I'm not endorsing or condemning any candidate.  It's too early in the process for that, and we aren't even sure who the Democratic candidates will be.  However, recent actions by Mary Burke have caused me to wonder if she is truly the potential candidate that many want to believe she is. 

Specifically, her votes against the MMSD budget need to be clarified.  This budget was about as good an effort as could be expected given the economic constraints and the other challenges that the district faced.  To vote the way she did and then explain her vote by saying, ". . . given the projected cut in state funding and the increase in the local tax levy, I don't think this budget meets that test of balance," didn't clarify her position.  She had an opportunity to vote for the budget, make a strong stand in favor of public schools and distance herself from the positions of the Walker administration.  Instead she appeared to be voting to establish herself as more acceptable to conservative voters and did nothing to reassure Progressives that she will stand up for our values.

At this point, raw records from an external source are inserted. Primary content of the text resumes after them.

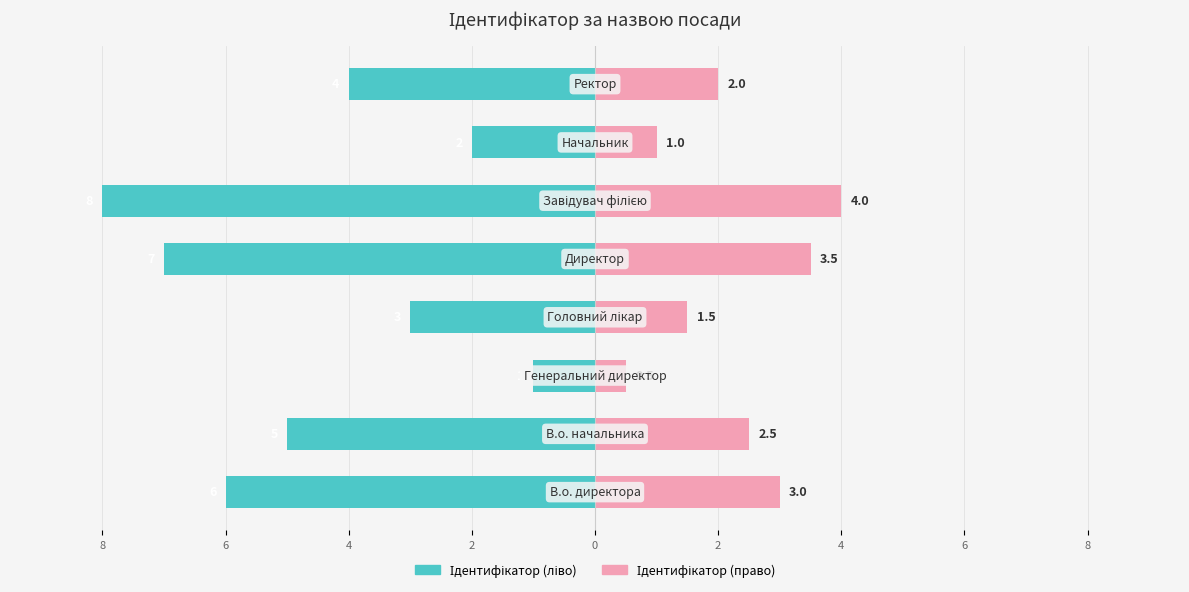

Does the chart contain stacked bars?

No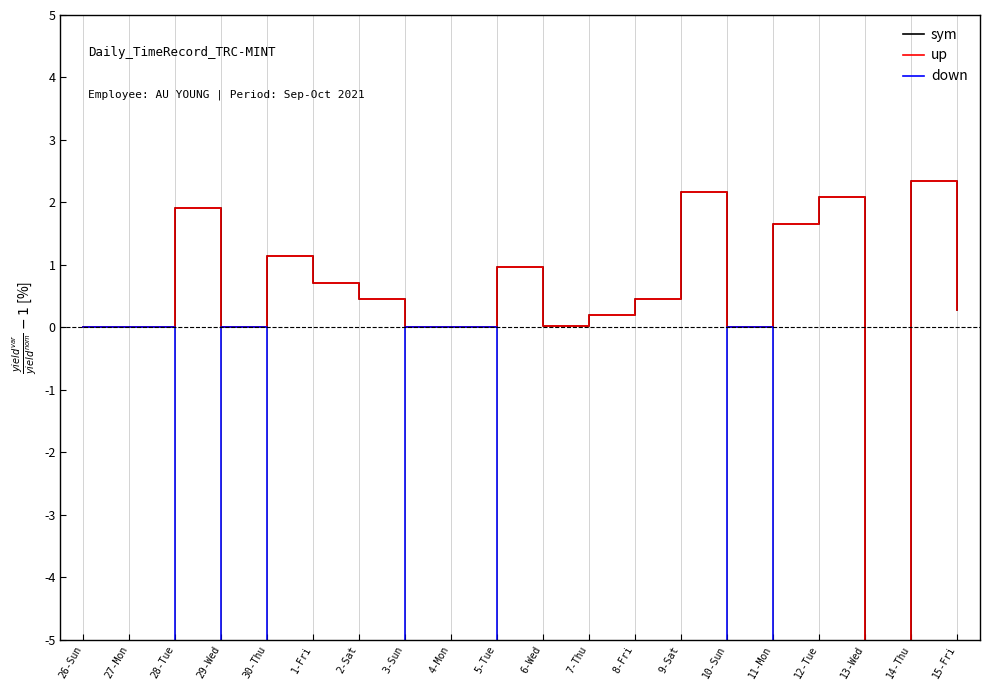

How many distinct data groups are displayed?

3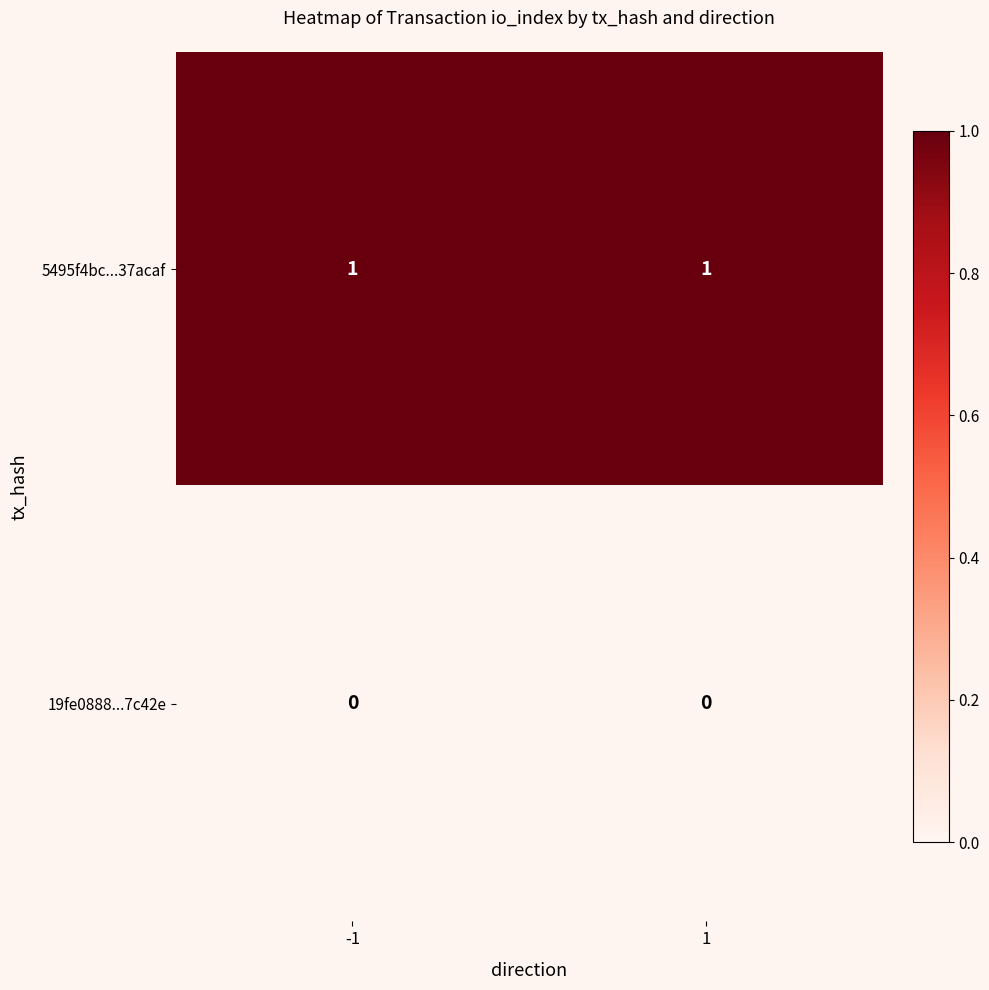

Is the value of 5495f4bc...37acaf at -1 greater than the value of 19fe0888...7c42e at -1?

Yes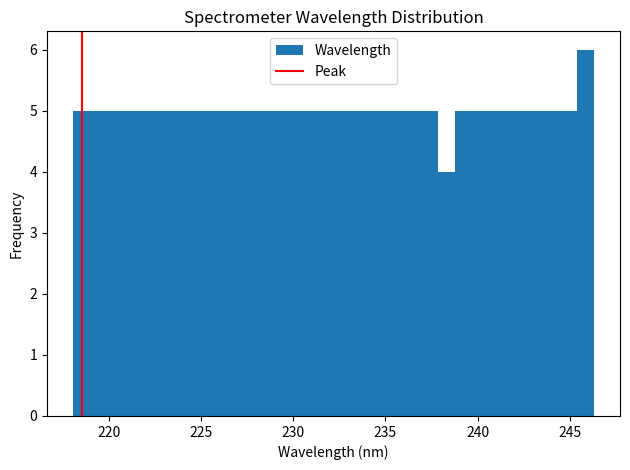

Read against the x-axis, roughly where is the centre of the tallest bar?

246.0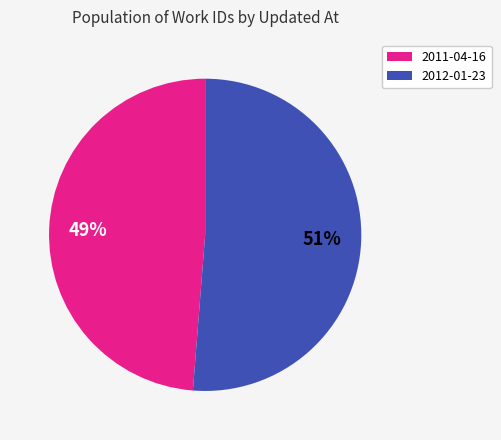

To the nearest percent, what is the average slice percentage?

50%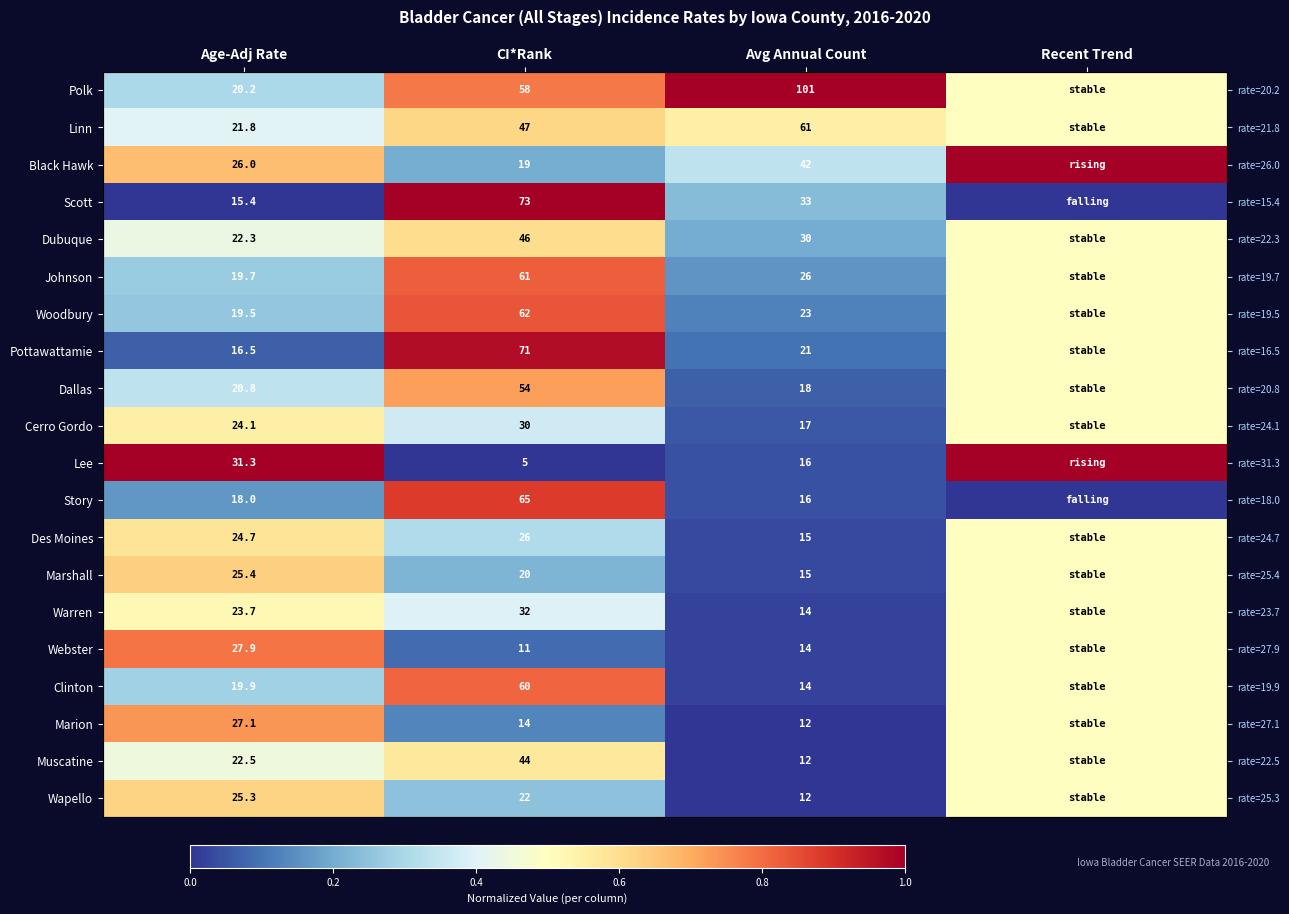

Which category has the highest value across all series?

Avg Annual Count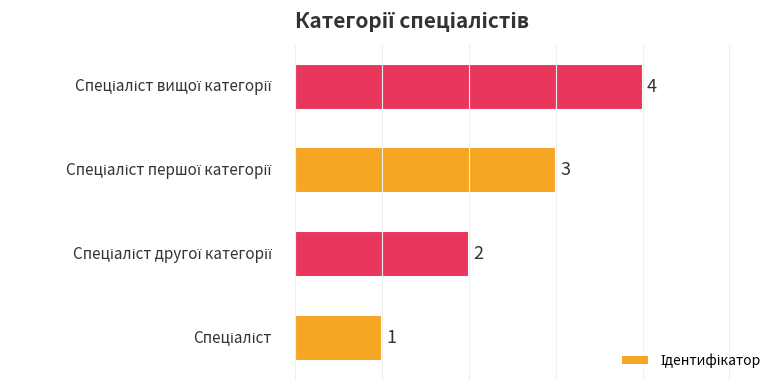

Does the chart contain any negative values?

No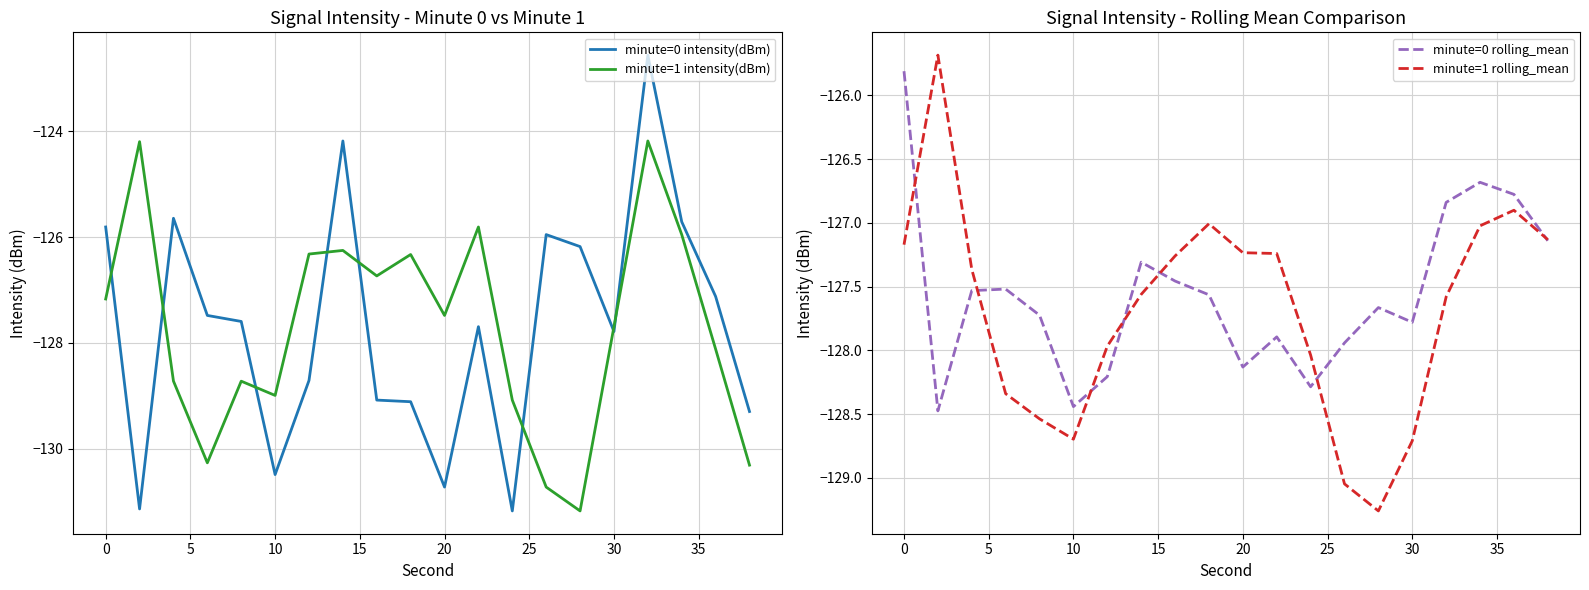

How many values in the minute=0 rolling_mean series exceed -127?

4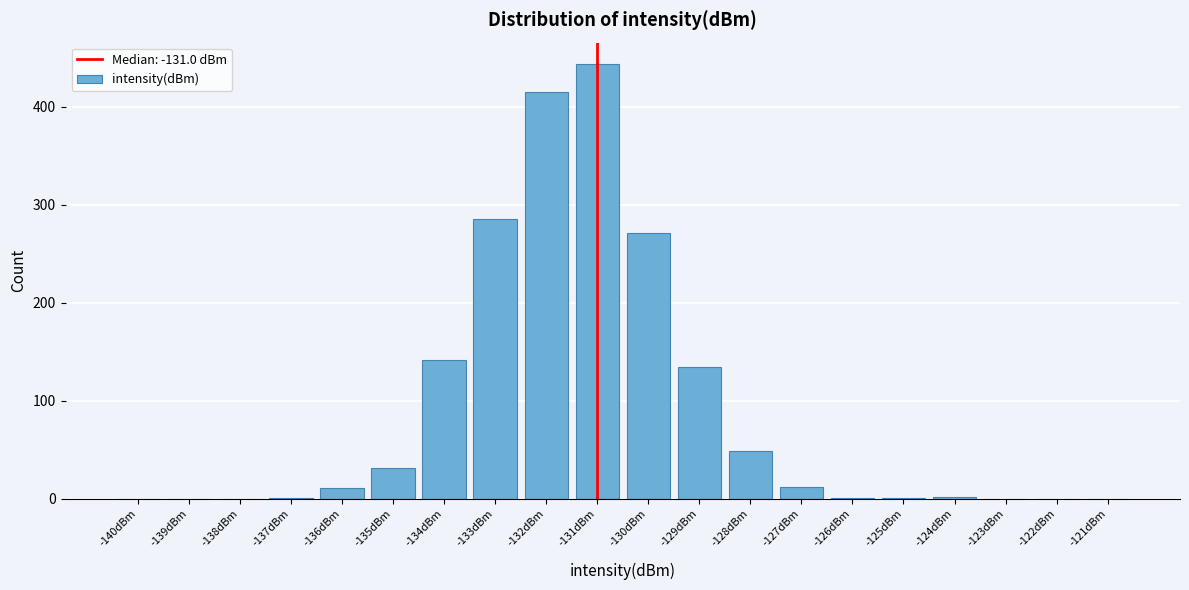

What is the sum of the values at -121dBm and -130dBm?

271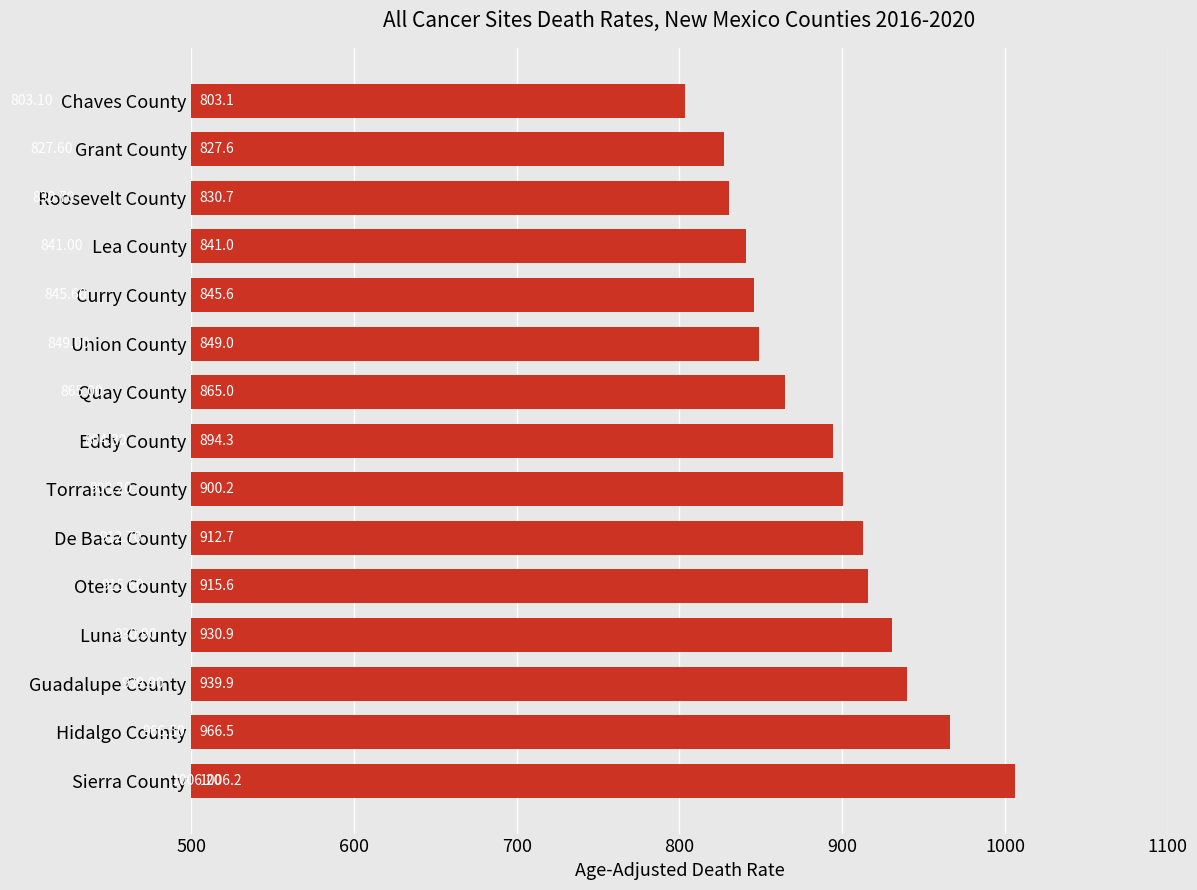

What is the maximum value shown in the chart?

1006.2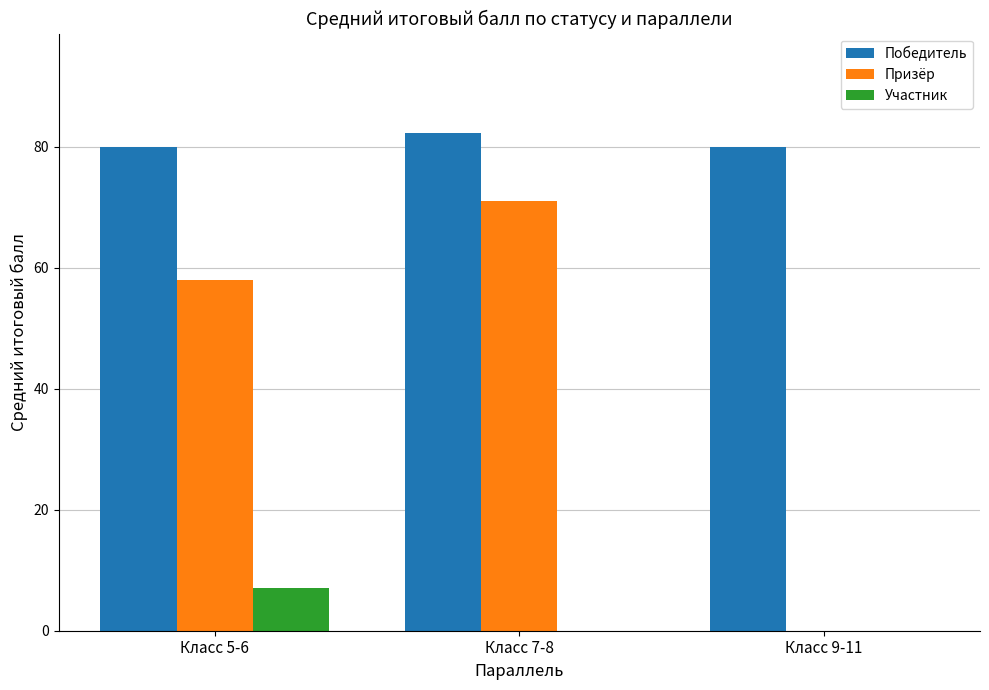

How many values in Призёр are above zero?

2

We are engaged in a struggle of significant proportions.  The outcomes of these battles will impact the immediate and long term future of our state.  We need to be sure that we are selecting candidates who will defend the common citizen and promote policies that work in their favor.  In the end the best candidate may be Mary Burke, but it could also be someone else.  We need to have a competitive primary to make sure we know exactly what we are getting in a candidate.